Write what you know. In Marriage Story, writer/director/producer Noah Baumbach follows that mantra and has created an intimate exploration of divorce, something he has lived through twice, once with his parents, and again with the dissolution of his own marriage to actress Jennifer Jason Leigh (the couple divorced in 2013). Baumbach brings every angle of these experiences to this emotional narrative, a no-frills examination of a relationship that features two powerhouse performances from Adam Driver and Scarlett Johansson.
Driver plays theatre director Charlie and Johansson plays Nicole, his muse and leading lady. They are the featured players in a tight-knit company in the off-Broadway theatre scene, where she stars in every play that he writes and directs. They have an 8-year old son who they both adore. It all seems to be going great, but we never know them as a happy couple, as we meet Charlie and Nicole as they are embarking on divorce. Throughout the course of the movie, we put all the pieces together as their pieces are falling apart. It is a staggeringly emotional experience, for the audience, to get to know these characters, and, more significantly, their relationship to each other, through the fraction instead of the joy. Most writers would fill the movie with flashbacks, so the audience can get to know the couple in happier times, so it could be contrasted to what they are going through now. But Baumbach does the impossible: he paints the whole picture of their relationship simply by letting it play out, because relationships are not defined by milestones they go through, they are defined by the people in them and their emotional lives within that relationship.

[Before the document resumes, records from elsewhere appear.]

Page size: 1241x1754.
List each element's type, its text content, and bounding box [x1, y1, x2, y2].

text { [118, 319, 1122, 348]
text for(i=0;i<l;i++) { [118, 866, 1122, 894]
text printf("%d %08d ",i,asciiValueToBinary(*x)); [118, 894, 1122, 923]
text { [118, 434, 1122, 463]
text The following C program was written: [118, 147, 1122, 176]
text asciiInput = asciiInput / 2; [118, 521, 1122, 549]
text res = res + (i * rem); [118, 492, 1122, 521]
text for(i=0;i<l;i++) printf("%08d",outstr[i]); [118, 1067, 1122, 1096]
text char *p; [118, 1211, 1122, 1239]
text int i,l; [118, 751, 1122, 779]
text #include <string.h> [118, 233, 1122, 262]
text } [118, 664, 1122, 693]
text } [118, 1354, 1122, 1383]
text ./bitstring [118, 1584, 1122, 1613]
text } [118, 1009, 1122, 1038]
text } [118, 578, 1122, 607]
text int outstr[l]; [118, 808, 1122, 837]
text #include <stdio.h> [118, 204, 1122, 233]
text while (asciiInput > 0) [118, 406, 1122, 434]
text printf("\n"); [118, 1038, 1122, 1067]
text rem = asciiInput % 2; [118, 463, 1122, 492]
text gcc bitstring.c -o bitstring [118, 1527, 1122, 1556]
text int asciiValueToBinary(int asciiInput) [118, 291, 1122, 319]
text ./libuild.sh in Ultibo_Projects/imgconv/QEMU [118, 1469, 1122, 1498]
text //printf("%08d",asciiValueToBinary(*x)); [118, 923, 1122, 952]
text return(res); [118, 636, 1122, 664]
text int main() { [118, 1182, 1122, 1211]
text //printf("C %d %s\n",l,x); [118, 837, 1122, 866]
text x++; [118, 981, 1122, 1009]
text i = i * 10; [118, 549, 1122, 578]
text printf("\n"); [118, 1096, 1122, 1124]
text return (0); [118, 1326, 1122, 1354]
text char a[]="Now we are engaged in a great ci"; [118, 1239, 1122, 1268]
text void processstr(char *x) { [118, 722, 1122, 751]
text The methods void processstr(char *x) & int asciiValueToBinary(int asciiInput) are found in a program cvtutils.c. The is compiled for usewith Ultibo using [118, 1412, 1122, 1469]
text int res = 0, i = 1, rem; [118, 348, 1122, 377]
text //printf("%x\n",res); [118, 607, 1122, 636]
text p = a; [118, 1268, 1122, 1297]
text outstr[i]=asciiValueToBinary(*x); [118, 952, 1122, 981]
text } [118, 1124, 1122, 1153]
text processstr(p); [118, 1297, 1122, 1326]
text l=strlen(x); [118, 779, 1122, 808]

Marriage Story is a beautiful and painful experience, shepherded by two performances that will knock your socks off. Driver and Johansson prove their mettle in two tour-de-force performances that mine every drop of intimacy, emotion and honesty. Baumbach gives his actors an incredible canvas to work on, writing long monologues that go on for several minutes and shooting in single takes. More than once did it feel like I was watching a play, absorbed in words and performance instead of anything visual.
This movie really is like a great play. It features a monumentally-powerful script and a pair of leading actors who gnaw and dance and chew up scenes and lines and an ensemble of actors surrounding them who are not just supporting but expansive and brilliant. Veteran actors Wallace Shawn, Alan Alda and Julie Hagerty are sights for sore eyes. All three are fantastic, but Hagerty steals every scene she’s in, reminding us of her huge talent. Ray Liotta is incredible playing a character that is almost a parody of himself and Laura Dern continues her dominance in the field of outstanding supporting performance in a role that totally feels like an extension of her Big Little Lies character (and, for those of you who know what I’m talking about, it’s a delight). But no matter how great those other actors are, it is again Merritt Wever who wins, as she yet again finds a way to take a scene and make it hers and does so with style, gusto and absolute joy. How Merritt Wever isn’t a star yet is beyond me, seriously.
Marriage Story is also like a play in that it is bare bones, all about writing and performance. I could totally imagine this movie done on a stage, you almost wouldn’t even need a set. But because the crux of the story is the bi-coastal feud that is established between Los Angeles and New York, Baumbach makes good use of the few scenes that play out in these characters’ environs, which really serve to color and widen the edges of this incredibly personal and intimate story.
But it will be Driver and Johansson’s performances that resonate the most and will be what everyone talks about with this movie. Their willingness to be raw and open allows the audience to experience this story in all its truth, pain and acceptance. Relationships are complicated. Marriage Story is one of the best explorations of one that you will ever see.